---- MATERIAL PROVIDED
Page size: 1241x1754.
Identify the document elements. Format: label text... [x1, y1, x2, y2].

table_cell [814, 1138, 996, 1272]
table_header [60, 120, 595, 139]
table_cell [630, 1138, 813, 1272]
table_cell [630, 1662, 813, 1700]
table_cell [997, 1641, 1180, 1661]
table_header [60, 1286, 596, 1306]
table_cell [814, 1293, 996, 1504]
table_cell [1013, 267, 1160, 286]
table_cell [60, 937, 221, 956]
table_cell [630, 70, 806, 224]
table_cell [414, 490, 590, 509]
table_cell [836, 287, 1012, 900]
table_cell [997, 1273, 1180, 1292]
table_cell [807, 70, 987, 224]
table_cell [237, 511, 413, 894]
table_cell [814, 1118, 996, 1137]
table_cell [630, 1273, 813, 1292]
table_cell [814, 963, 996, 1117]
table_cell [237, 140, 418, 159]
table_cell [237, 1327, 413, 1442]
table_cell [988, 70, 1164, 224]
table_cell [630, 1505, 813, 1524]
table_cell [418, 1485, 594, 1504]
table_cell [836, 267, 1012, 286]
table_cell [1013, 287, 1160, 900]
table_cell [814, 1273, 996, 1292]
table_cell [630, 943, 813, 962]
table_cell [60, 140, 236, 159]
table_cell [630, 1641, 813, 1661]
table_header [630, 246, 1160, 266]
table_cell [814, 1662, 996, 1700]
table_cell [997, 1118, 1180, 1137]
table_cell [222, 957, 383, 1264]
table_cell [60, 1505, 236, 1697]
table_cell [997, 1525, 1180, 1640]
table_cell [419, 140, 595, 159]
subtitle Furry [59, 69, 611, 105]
--------
Using the listing above, reproduce each line without omission.

Page size: 1241x1754.
Identify the document elements. Format: label text... [x1, y1, x2, y2].

table_cell [814, 1138, 996, 1272]
table_header [60, 120, 595, 139]
table_cell [630, 1138, 813, 1272]
table_cell [630, 1662, 813, 1700]
table_cell [997, 1641, 1180, 1661]
table_header [60, 1286, 596, 1306]
table_cell [814, 1293, 996, 1504]
table_cell [1013, 267, 1160, 286]
table_cell [60, 937, 221, 956]
table_cell [630, 70, 806, 224]
table_cell [414, 490, 590, 509]
table_cell [836, 287, 1012, 900]
table_cell [997, 1273, 1180, 1292]
table_cell [807, 70, 987, 224]
table_cell [237, 511, 413, 894]
table_cell [814, 1118, 996, 1137]
table_cell [630, 1273, 813, 1292]
table_cell [814, 963, 996, 1117]
table_cell [237, 140, 418, 159]
table_cell [237, 1327, 413, 1442]
table_cell [988, 70, 1164, 224]
table_cell [630, 1505, 813, 1524]
table_cell [418, 1485, 594, 1504]
table_cell [836, 267, 1012, 286]
table_cell [1013, 287, 1160, 900]
table_cell [814, 1273, 996, 1292]
table_cell [630, 943, 813, 962]
table_cell [60, 140, 236, 159]
table_cell [630, 1641, 813, 1661]
table_header [630, 246, 1160, 266]
table_cell [814, 1662, 996, 1700]
table_cell [997, 1118, 1180, 1137]
table_cell [222, 957, 383, 1264]
table_cell [60, 1505, 236, 1697]
table_cell [997, 1525, 1180, 1640]
table_cell [419, 140, 595, 159]
subtitle Furry [59, 69, 611, 105]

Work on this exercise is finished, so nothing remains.